Berndt Welz ist viel unterwegs, hier in einem Helikopter im Karakorum-Gebirge. (Foto: privat)

Eine besondere Leidenschaft entwickelt der Regisseur vom Ammersee für Insekten. Welz ist regelrecht fasziniert von der Intelligenz und Leistungsfähigkeit der kleinen Geschöpfe, die sogar eine eigene Persönlichkeit entwickeln können, wie Studien nahelegen. "So cool", sagt er. "Smarte Insekten - Wie winzige Gehirne Geniales leisten" heißt seine Dokumentation, die im Oktober erstmals im Fernsehen zu sehen war. Sie zeigt, wie Wespen, Bienen, Hummeln oder Ohrwürmer Gesichter erkennen, perfekt navigieren und schwierige Denkaufgaben lösen können. "Das sind unsere drittwichtigsten Nutztiere", sagt Welz über die Bienen, die unter Pestiziden und Artenschwund leiden. "Es ist ihr großes Pech, dass sie so klein sind."

Im kommenden Jahr will sich Welz den Wespen widmen und der Kakao-Produktion in Südamerika. Vielleicht schafft er auch noch einen dritten Film, Ideen hat er genug.
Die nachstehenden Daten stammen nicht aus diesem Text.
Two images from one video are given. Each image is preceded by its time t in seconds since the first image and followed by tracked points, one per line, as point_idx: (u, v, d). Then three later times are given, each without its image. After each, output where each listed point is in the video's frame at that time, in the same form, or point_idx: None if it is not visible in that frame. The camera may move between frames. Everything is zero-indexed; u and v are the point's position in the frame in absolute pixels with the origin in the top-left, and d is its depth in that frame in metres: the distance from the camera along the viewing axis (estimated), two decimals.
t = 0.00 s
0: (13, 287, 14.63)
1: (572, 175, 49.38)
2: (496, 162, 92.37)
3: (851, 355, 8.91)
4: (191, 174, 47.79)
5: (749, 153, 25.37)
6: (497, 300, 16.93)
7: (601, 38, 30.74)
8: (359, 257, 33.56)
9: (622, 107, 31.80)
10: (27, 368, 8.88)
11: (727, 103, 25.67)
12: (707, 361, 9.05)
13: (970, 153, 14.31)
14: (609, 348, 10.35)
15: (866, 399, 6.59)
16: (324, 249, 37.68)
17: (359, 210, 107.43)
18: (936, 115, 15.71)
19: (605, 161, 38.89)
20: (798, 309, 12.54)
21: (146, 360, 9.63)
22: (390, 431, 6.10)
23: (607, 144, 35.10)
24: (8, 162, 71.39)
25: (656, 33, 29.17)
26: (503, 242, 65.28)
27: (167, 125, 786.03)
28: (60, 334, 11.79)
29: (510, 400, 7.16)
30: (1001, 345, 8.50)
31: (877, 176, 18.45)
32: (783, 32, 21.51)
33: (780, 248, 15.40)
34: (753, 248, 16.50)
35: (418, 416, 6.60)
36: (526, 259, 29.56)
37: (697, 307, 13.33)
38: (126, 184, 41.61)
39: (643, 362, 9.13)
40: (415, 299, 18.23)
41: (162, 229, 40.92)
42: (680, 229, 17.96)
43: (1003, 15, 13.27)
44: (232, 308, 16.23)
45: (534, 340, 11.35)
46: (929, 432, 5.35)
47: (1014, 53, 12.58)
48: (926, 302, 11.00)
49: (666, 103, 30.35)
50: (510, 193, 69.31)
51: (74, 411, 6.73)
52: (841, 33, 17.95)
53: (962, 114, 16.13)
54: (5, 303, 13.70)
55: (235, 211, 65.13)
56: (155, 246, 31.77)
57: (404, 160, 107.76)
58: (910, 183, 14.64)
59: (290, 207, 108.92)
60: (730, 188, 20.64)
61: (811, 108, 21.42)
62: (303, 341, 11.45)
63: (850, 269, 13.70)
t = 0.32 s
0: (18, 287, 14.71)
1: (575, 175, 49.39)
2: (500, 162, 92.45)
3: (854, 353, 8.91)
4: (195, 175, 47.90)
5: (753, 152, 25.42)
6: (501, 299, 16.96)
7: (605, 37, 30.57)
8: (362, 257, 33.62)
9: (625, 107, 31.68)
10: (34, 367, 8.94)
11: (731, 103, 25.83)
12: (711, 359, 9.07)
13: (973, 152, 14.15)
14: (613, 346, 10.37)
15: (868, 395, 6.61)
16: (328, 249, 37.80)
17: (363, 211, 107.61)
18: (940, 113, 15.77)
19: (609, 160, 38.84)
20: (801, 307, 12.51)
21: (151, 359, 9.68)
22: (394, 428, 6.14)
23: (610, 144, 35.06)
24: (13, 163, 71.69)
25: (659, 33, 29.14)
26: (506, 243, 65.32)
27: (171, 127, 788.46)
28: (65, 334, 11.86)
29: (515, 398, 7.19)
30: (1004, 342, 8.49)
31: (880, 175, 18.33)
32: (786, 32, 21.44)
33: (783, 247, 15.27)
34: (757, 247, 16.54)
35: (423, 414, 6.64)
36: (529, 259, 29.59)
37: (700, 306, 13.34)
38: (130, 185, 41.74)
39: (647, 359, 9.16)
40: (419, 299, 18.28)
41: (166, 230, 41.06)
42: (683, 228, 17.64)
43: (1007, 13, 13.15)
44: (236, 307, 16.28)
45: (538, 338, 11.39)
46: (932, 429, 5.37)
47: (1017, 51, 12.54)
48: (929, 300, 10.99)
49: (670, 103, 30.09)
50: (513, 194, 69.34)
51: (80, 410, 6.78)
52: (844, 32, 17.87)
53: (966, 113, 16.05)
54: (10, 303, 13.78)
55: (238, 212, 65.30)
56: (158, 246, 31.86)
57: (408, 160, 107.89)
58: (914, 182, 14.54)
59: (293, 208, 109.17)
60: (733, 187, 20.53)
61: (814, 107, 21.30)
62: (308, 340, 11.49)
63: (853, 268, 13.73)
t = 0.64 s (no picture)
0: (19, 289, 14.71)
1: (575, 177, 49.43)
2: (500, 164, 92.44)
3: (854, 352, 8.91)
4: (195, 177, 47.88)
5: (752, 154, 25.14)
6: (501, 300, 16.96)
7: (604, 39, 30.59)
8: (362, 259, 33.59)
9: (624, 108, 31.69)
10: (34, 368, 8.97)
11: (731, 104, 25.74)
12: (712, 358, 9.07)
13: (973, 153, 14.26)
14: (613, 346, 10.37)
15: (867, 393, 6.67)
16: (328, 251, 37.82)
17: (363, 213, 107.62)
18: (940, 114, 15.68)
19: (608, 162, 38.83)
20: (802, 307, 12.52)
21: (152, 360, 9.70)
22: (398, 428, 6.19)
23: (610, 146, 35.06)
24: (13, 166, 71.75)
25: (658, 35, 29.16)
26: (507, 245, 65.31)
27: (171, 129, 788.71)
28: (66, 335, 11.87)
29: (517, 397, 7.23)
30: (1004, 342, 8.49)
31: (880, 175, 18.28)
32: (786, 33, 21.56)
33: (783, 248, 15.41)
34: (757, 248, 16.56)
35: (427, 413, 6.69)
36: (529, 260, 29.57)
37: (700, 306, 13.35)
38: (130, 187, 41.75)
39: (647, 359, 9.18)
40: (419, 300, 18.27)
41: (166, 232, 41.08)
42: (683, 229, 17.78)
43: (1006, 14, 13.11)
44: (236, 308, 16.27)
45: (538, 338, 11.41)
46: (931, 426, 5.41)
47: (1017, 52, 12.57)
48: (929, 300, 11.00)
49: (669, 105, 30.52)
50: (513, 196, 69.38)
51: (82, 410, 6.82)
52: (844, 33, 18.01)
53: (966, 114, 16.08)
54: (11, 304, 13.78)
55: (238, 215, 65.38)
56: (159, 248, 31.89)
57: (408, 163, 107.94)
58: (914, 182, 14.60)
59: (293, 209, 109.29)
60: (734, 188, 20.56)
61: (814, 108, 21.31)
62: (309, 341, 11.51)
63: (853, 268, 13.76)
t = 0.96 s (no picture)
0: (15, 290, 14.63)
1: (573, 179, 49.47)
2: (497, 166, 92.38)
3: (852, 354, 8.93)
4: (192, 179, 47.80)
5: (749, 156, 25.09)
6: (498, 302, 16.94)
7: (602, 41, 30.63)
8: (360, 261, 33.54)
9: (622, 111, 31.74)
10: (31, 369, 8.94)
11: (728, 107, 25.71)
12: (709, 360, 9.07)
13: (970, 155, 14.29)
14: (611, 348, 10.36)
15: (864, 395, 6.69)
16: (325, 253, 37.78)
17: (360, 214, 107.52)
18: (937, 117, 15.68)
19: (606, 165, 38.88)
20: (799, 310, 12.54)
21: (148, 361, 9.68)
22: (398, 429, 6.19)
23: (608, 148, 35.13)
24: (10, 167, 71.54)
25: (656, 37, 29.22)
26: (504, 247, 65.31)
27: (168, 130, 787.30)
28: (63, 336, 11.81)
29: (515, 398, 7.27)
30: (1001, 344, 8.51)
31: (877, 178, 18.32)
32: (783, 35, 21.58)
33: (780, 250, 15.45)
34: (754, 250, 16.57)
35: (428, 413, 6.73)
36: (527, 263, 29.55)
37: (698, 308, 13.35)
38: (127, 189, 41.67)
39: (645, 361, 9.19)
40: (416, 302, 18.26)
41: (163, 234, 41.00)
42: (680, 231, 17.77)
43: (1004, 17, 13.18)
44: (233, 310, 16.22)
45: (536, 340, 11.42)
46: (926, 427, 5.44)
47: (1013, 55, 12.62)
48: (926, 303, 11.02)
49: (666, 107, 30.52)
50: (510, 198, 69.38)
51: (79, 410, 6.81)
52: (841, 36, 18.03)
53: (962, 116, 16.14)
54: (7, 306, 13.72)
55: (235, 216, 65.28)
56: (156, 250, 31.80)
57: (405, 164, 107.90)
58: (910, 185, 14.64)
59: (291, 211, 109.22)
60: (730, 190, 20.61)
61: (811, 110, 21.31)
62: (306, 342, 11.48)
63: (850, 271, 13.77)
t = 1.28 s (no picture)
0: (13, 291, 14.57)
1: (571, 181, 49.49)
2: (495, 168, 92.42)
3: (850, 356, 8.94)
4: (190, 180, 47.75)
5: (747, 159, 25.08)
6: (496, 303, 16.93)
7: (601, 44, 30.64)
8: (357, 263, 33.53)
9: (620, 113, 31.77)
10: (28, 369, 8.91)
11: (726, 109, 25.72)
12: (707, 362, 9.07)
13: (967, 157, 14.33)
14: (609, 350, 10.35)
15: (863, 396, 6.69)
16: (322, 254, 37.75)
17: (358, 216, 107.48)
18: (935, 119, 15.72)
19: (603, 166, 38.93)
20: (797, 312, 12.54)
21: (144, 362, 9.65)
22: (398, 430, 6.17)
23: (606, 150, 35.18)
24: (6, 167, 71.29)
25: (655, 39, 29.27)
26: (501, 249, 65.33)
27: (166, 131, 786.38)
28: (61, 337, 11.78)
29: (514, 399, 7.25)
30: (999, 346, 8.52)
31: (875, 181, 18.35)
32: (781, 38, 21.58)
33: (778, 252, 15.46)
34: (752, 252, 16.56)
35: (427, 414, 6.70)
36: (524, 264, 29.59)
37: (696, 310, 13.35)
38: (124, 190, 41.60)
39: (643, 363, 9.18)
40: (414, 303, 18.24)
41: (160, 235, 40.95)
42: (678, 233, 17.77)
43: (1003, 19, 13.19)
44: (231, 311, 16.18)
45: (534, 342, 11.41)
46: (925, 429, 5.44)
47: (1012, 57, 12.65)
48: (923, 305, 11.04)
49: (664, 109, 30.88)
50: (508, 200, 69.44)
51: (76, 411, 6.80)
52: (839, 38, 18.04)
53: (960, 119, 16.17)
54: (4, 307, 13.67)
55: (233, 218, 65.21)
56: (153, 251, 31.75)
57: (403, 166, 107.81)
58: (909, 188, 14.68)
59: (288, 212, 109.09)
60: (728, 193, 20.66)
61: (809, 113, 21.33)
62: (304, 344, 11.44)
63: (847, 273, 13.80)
Doch: Es soll auch noch Zeit bleiben für sein Hobby, das Marathon laufen und für die Familie. Welz hat zwei Kinder. Und gelegentlich wird auch die ein oder andere Hummel gekrault werden wollen.
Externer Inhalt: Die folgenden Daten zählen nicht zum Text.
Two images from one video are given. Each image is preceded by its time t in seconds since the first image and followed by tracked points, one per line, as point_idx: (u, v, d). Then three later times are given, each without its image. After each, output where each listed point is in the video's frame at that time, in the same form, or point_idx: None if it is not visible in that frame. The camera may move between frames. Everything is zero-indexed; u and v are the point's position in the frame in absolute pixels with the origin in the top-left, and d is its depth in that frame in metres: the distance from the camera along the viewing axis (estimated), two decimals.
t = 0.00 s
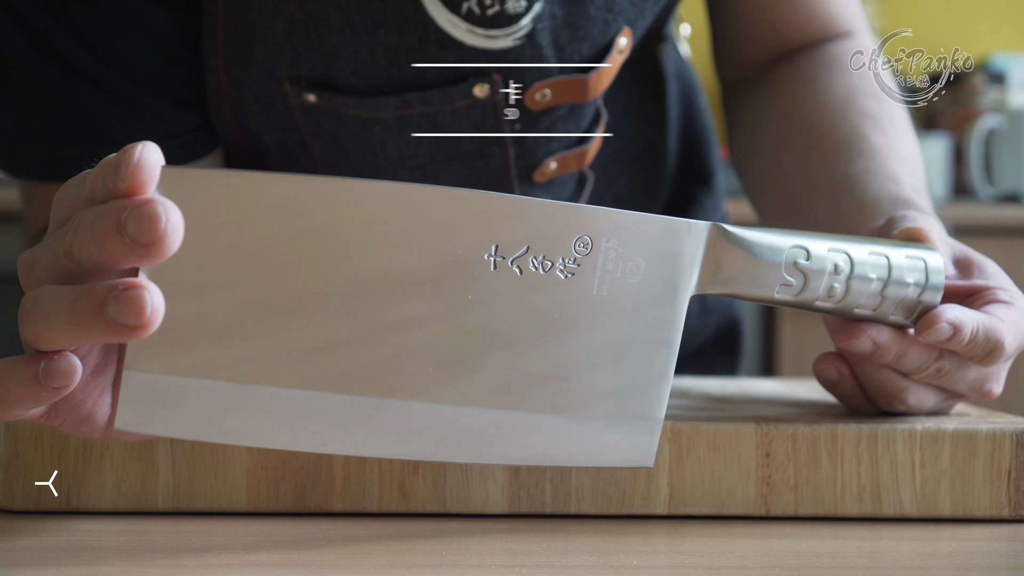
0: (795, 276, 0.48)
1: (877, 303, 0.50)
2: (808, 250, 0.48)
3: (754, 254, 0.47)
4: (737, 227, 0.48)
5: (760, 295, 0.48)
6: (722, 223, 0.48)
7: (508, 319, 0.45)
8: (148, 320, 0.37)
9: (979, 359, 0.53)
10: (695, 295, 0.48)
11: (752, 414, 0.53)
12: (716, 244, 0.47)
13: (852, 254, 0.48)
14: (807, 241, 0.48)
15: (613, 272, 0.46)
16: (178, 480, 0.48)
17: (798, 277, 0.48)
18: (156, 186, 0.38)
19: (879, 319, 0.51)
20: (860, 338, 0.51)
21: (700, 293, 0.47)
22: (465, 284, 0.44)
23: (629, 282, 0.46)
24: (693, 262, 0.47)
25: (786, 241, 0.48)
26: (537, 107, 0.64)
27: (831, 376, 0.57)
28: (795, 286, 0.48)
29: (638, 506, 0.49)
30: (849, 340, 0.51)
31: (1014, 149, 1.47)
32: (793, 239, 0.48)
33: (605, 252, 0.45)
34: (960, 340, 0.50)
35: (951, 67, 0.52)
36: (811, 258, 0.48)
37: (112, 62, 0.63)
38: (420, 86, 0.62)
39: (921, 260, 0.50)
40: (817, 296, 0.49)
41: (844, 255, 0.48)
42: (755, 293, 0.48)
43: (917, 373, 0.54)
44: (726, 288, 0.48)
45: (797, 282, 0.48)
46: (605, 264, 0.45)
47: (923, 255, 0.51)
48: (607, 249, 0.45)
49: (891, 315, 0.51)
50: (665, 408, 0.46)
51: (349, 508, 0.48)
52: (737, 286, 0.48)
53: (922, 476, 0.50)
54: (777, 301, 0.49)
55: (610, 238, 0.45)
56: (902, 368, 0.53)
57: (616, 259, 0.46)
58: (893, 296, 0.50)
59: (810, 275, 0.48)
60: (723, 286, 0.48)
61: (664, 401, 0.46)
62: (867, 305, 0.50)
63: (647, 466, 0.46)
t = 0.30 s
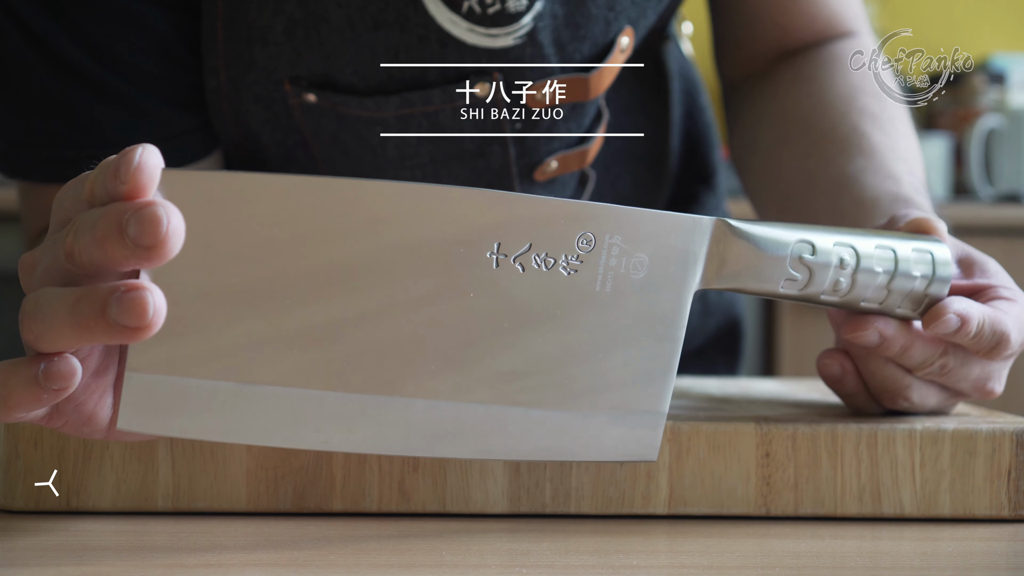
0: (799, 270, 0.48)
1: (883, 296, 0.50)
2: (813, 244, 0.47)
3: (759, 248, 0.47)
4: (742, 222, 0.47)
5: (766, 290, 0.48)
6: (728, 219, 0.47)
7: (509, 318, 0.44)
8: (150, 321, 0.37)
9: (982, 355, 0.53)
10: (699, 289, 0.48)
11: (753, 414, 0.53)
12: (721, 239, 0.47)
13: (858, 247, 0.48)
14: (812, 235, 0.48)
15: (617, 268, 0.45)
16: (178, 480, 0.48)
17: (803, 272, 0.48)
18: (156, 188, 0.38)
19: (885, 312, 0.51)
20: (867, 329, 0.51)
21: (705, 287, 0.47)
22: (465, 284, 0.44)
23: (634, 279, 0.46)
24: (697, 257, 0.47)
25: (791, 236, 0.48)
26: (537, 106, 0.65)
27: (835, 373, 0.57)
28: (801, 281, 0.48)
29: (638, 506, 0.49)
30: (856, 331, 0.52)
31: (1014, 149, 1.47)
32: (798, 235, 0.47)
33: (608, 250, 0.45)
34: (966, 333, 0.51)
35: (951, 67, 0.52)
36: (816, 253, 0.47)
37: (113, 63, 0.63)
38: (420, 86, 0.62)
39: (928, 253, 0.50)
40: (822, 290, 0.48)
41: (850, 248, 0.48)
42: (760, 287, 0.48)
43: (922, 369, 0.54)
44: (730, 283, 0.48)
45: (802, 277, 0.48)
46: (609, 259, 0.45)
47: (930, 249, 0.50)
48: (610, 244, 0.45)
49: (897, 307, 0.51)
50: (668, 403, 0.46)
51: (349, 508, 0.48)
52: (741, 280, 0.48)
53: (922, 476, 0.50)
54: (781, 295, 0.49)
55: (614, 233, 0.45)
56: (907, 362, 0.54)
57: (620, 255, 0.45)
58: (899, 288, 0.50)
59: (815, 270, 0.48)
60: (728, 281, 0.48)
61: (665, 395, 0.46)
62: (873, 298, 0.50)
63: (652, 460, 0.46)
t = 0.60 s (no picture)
0: (802, 266, 0.47)
1: (894, 291, 0.49)
2: (817, 239, 0.47)
3: (760, 243, 0.47)
4: (743, 217, 0.47)
5: (768, 288, 0.48)
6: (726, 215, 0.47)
7: (508, 318, 0.44)
8: (130, 325, 0.37)
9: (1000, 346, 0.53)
10: (699, 287, 0.47)
11: (752, 414, 0.53)
12: (719, 236, 0.47)
13: (863, 242, 0.48)
14: (816, 230, 0.47)
15: (609, 266, 0.45)
16: (178, 480, 0.48)
17: (806, 268, 0.47)
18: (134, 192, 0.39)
19: (899, 307, 0.51)
20: (882, 326, 0.51)
21: (705, 286, 0.47)
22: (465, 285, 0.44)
23: (627, 277, 0.46)
24: (695, 254, 0.47)
25: (794, 231, 0.47)
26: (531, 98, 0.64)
27: (853, 375, 0.55)
28: (804, 277, 0.47)
29: (638, 506, 0.49)
30: (872, 329, 0.51)
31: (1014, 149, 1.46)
32: (802, 230, 0.47)
33: (601, 246, 0.45)
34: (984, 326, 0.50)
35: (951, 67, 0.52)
36: (819, 248, 0.47)
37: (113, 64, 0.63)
38: (414, 78, 0.62)
39: (942, 247, 0.49)
40: (827, 286, 0.48)
41: (856, 243, 0.47)
42: (763, 284, 0.48)
43: (941, 364, 0.54)
44: (733, 279, 0.47)
45: (805, 273, 0.47)
46: (600, 258, 0.45)
47: (943, 242, 0.49)
48: (603, 242, 0.45)
49: (912, 303, 0.50)
50: (671, 403, 0.45)
51: (349, 508, 0.48)
52: (742, 277, 0.47)
53: (922, 475, 0.50)
54: (785, 291, 0.48)
55: (606, 232, 0.45)
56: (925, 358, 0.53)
57: (612, 253, 0.45)
58: (909, 282, 0.49)
59: (820, 265, 0.47)
60: (729, 278, 0.47)
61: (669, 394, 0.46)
62: (883, 294, 0.49)
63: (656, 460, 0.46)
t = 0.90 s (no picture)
0: (810, 274, 0.45)
1: (907, 300, 0.47)
2: (825, 246, 0.45)
3: (766, 248, 0.45)
4: (750, 223, 0.46)
5: (775, 295, 0.46)
6: (732, 219, 0.46)
7: (508, 319, 0.45)
8: (128, 315, 0.39)
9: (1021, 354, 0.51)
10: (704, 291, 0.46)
11: (753, 414, 0.53)
12: (725, 240, 0.46)
13: (874, 249, 0.45)
14: (825, 236, 0.45)
15: (611, 268, 0.45)
16: (179, 480, 0.48)
17: (814, 275, 0.45)
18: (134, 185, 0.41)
19: (912, 317, 0.49)
20: (893, 338, 0.50)
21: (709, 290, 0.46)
22: (464, 285, 0.44)
23: (627, 278, 0.45)
24: (702, 259, 0.46)
25: (803, 237, 0.45)
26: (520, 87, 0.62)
27: (866, 379, 0.54)
28: (812, 284, 0.46)
29: (638, 506, 0.49)
30: (884, 339, 0.50)
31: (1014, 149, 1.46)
32: (811, 236, 0.45)
33: (604, 248, 0.45)
34: (1002, 337, 0.49)
35: (949, 66, 0.54)
36: (827, 255, 0.45)
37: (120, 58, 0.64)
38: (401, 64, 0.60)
39: (957, 257, 0.47)
40: (835, 294, 0.46)
41: (866, 250, 0.45)
42: (770, 292, 0.46)
43: (959, 373, 0.52)
44: (738, 285, 0.46)
45: (812, 280, 0.45)
46: (603, 259, 0.45)
47: (959, 252, 0.47)
48: (605, 244, 0.45)
49: (925, 312, 0.48)
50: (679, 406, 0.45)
51: (349, 508, 0.48)
52: (747, 282, 0.46)
53: (922, 475, 0.50)
54: (793, 299, 0.47)
55: (608, 233, 0.45)
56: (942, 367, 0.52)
57: (614, 256, 0.45)
58: (923, 292, 0.47)
59: (828, 273, 0.45)
60: (735, 283, 0.46)
61: (671, 395, 0.45)
62: (894, 303, 0.47)
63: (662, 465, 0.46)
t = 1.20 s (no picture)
0: (818, 273, 0.44)
1: (921, 299, 0.46)
2: (834, 245, 0.44)
3: (774, 248, 0.45)
4: (757, 221, 0.45)
5: (781, 294, 0.45)
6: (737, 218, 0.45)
7: (508, 319, 0.45)
8: (129, 313, 0.40)
9: None
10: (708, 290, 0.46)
11: (753, 414, 0.53)
12: (732, 239, 0.45)
13: (886, 248, 0.44)
14: (834, 235, 0.44)
15: (614, 267, 0.45)
16: (179, 480, 0.48)
17: (822, 275, 0.44)
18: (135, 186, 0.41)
19: (928, 316, 0.47)
20: (912, 337, 0.48)
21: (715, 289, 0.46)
22: (465, 284, 0.44)
23: (629, 278, 0.45)
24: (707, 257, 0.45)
25: (810, 236, 0.45)
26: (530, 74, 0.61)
27: (886, 381, 0.53)
28: (820, 283, 0.45)
29: (638, 506, 0.49)
30: (902, 339, 0.48)
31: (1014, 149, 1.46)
32: (819, 235, 0.44)
33: (607, 249, 0.45)
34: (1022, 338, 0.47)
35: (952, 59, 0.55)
36: (836, 255, 0.44)
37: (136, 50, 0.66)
38: (410, 49, 0.60)
39: (975, 256, 0.45)
40: (845, 294, 0.45)
41: (877, 250, 0.44)
42: (775, 291, 0.46)
43: (981, 373, 0.51)
44: (742, 285, 0.46)
45: (821, 280, 0.44)
46: (605, 259, 0.45)
47: (977, 251, 0.45)
48: (607, 245, 0.45)
49: (941, 312, 0.47)
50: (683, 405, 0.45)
51: (349, 508, 0.48)
52: (754, 282, 0.46)
53: (922, 475, 0.50)
54: (802, 298, 0.46)
55: (610, 233, 0.45)
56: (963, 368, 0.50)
57: (617, 255, 0.45)
58: (938, 292, 0.45)
59: (836, 272, 0.44)
60: (738, 283, 0.46)
61: (673, 395, 0.45)
62: (908, 304, 0.46)
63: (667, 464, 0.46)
"Makro - Wie Autoreifen den Regenwald bedrohen" von Berndt Welz wird am Dienstag, 12. Dezember, um 22.25 Uhr in 3sat erstmals ausgestrahlt. Am gleichen Tag um 10.05 Uhr berichtet das "Notizbuch" auf Bayern 2 im Bayerischen Rundfunk über die Kautschuk-Recherche von Berndt Welz.